→ Exercise requirements:
Restate the entries word for word and skip every image.

[Electronic design automation data]

━━━━━━━━

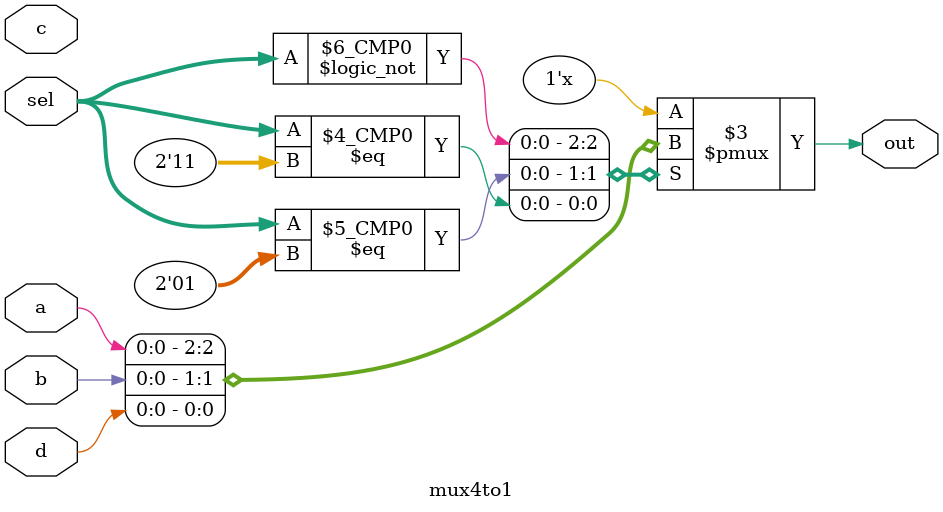
<source format=v>

module mux4to1(out, a, b, c, d, sel);
output out;
input a, b, c, d;
input [1:0] sel;
reg out;

always @(sel or a or b or c or d)
begin
	case (sel)
	2'd0: out = a;
  	2'd1: out = b;
  	2'd3: out = d;
	endcase
end
endmodule



</source>
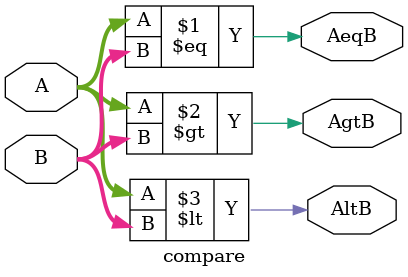
<source format=sv>
module compare (A, B, AeqB, AgtB, AltB); //figure4.40.v
    input [3:0] A, B;
    output AeqB, AgtB, AltB;

    assign AeqB = (A == B);
    assign AgtB = (A > B);
    assign AltB = (A < B);

endmodule
</source>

━━━━━━━━

→ Output:
<source format=v>

module mux4to1(out, a, b, c, d, sel);
output out;
input a, b, c, d;
input [1:0] sel;
reg out;

always @(sel or a or b or c or d)
begin
	case (sel)
	2'd0: out = a;
  	2'd1: out = b;
  	2'd3: out = d;
	endcase
end
endmodule



</source>
<source format=sv>
module compare (A, B, AeqB, AgtB, AltB); //figure4.40.v
    input [3:0] A, B;
    output AeqB, AgtB, AltB;

    assign AeqB = (A == B);
    assign AgtB = (A > B);
    assign AltB = (A < B);

endmodule
</source>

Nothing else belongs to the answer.